Now let's find the first four terms:
Term 1: C(1/2,0) * (3x)^0
= 1 * 1
= 1
Term 2: C(1/2,1) * (3x)^1
= (1/2) * 3x
= (3/2)x
Term 3: C(1/2,2) * (3x)^2
= (1/2 * -1/2) * (3)^2 * x^2
= (-1/4) * 9x^2
= (-9/4)x^2
Term 4: C(1/2,3) * (3x)^3
= (1/2 * -1/2 * -3/2) * (3)^3 * x^3
= (-1/8) * 27x^3
= (-27/8)x^3
Therefore, the first four terms of the expansion of √(1-3x) are:
1, (3/2)x, (-9/4)x^2, (-27/8)x^3
Now, to evaluate √0.7 correct to 4 decimal places, we substitute x = 0.7 into the expansion:
√0.7 ≈ 1 + (3/2)(0.7) + (-9/4)(0.7)^2 + (-27/8)(0.7)^3
Calculating this expression gives:
√0.7 ≈ 1 + 1.05 + (-0.735) + (-0.191)
= 1 + 1.05 - 0.735 - 0.191
= 1.114
Therefore, √0.7 ≈ 1.114 (correct to 4 decimal places).
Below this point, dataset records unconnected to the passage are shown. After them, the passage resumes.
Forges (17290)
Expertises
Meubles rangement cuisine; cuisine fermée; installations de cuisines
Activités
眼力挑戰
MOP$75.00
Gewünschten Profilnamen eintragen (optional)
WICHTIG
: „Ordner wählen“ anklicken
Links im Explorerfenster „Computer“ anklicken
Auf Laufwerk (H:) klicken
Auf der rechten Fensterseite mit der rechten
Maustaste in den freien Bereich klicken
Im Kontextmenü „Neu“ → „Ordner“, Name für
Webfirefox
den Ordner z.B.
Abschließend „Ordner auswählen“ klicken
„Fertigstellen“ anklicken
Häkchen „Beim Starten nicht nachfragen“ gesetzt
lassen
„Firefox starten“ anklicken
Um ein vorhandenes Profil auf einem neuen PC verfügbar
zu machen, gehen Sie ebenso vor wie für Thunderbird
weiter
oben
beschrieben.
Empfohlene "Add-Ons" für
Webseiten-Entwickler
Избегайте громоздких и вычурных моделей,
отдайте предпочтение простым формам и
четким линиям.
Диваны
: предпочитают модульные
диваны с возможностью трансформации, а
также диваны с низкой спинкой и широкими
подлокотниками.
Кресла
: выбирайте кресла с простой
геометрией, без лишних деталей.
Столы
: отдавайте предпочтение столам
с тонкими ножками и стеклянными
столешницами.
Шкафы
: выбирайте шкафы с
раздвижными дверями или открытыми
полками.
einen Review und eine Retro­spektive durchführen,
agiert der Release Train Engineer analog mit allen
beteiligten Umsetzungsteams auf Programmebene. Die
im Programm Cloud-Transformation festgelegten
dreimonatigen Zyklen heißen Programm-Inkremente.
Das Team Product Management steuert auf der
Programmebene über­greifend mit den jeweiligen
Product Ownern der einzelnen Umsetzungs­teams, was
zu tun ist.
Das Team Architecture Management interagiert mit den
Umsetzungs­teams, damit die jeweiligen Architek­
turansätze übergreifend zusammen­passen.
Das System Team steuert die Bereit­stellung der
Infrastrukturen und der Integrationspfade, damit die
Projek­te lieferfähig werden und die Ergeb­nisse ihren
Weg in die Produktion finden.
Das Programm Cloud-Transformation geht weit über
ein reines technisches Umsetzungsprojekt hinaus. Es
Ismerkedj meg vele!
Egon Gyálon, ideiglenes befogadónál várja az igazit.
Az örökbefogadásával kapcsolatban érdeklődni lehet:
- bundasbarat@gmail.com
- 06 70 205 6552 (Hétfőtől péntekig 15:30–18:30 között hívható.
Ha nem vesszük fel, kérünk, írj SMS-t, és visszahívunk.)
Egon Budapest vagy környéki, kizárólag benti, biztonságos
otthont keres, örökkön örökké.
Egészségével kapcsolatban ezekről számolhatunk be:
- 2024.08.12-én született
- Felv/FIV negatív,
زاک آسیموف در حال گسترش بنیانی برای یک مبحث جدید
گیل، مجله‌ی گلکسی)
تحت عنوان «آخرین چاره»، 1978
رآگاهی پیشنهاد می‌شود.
To find the expansion of sqrt(1-3x), we can use the binomial theorem. The binomial theorem states that for a binomial expression (a + b)^n, the terms in the expanded form can be found using the formula:
C(n, k) * a^(n-k) * b^k
Where C(n, k) is the binomial coefficient, given by:
C(n, k) = n! / (k! * (n-k)!)
For the expression sqrt(1-3x), we can rewrite it as (1 + (-3x))^0.5
Using the binomial theorem, the first four terms can be found by expanding (1 + (-3x))^0.5 up to the fourth power (n=0 to n=3):
Term 1 (k=0): C(0, 0) * 1^0 * (-3x)^0 = 1 * 1 * 1 = 1
Term 2 (k=1): C(1, 1) * 1^0 * (-3x)^1 = 1 * 1 * (-3x) = -3x
Term 3 (k=2): C(2, 2) * 1^0 * (-3x)^2 = 1 * 1 * 9x^2 = 9x^2
Term 4 (k=3): C(3, 3) * 1^0 * (-3x)^3 = 1 * 1 * (-27x^3) = -27x^3
Hence, the first four terms of the expansion of sqrt(1-3x) are: 1, -3x, 9x^2, -27x^3
To evaluate sqrt(0.7) correct to 4 decimal places, we can use the expansion we found and substitute x with 0.7:
sqrt(0.7) = 1 - 3(0.7) + 9(0.7^2) - 27(0.7^3)
Calculating this expression, we get:
sqrt(0.7) = 1 - 2.1 + 4.83 - 11.025
Therefore, evaluating sqrt(0.7) correct to 4 decimal places, we get approximately 1.7050.